Gilby isn't so good at motivating himself to do anything that isn't football, so I've also had half an eye on his homework over the years and we've had a number of Sunday afternoon 'prompts'. (He might call them 'rows'.)

But in the tradition of third children having to fend for themselves, it seems I have rather abandoned Eddie - and so he's had to organise himself for a while. And when I say 'a while' that probably means his entire school career after the first fortnight.

But it's holiday time and Christmas is all wrapped up, so I thought it would be good to show interest.  It provoked mixed feelings, therefore, when I came across this little gem in his homework book this morning:


Didn't seem quite fair to berate him for the spelling, missed capitals, etc. There is something refreshingly - and frighteningly - honest about seven-year-olds.




Currently reading: Things A Bright Girl Can Do by Sally Nicholls




Wednesday, 19 December 2018

The Angel Gabriel Bit Me Once

"The Angel Gabriel bit me once..."

Those immortal words were uttered by Gertie, whilst watching her little brother perform in the (unsatisfyingly small - am I allowed to say that?) role of 'Courtier Number Two' in the KS2 nativity last week. It was the usual novel re-framing of the Christmas story, (even though this is a church school so you'd think that a 'straight' version would be encouraged). This year's was The Magical Jigsaw Puzzle.

We were commenting on how good the girl playing Gabriel was (very large role; her mother must have been pleased).

It's not the sort of behaviour you expect from God's messenger, frankly. Gertie explained that way back in the days when she was at primary school (like, last term), she was assigned as the girl's 'buddy'. Not an easy mission, given the biting.

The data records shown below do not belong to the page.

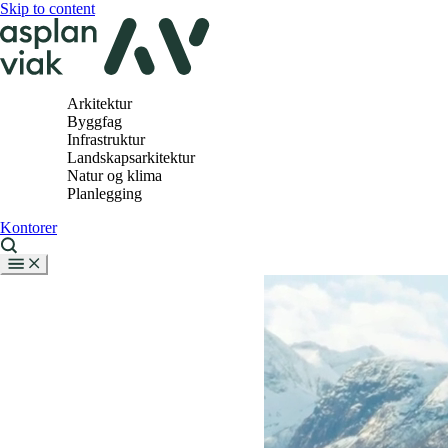
Skip to content
Arkitektur
Byggfag
Infrastruktur
Landskapsarkitektur
Natur og klima
Planlegging
Kontorer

Still, just goes to show.  Not sure what, but I'm sure it shows something. I'd love to include a picture of the biting archangel, but photographing other people's children is definitely frowned upon; so I'll concentrate on my own.

Eddie certainly made the most of Courtier Number Two, delivering all six lines with volume and expression. And helping out other members of the cast with theirs - whether they wanted him to or not, frankly.


Last day of term. Only the 'reindeer cones' for sale on the playground and PTA 'lucky dip' to dodge at pick up this afternoon and we are there. And so, as Tiny Tim said, "A Merry Christmas to us all; God bless us, every one!"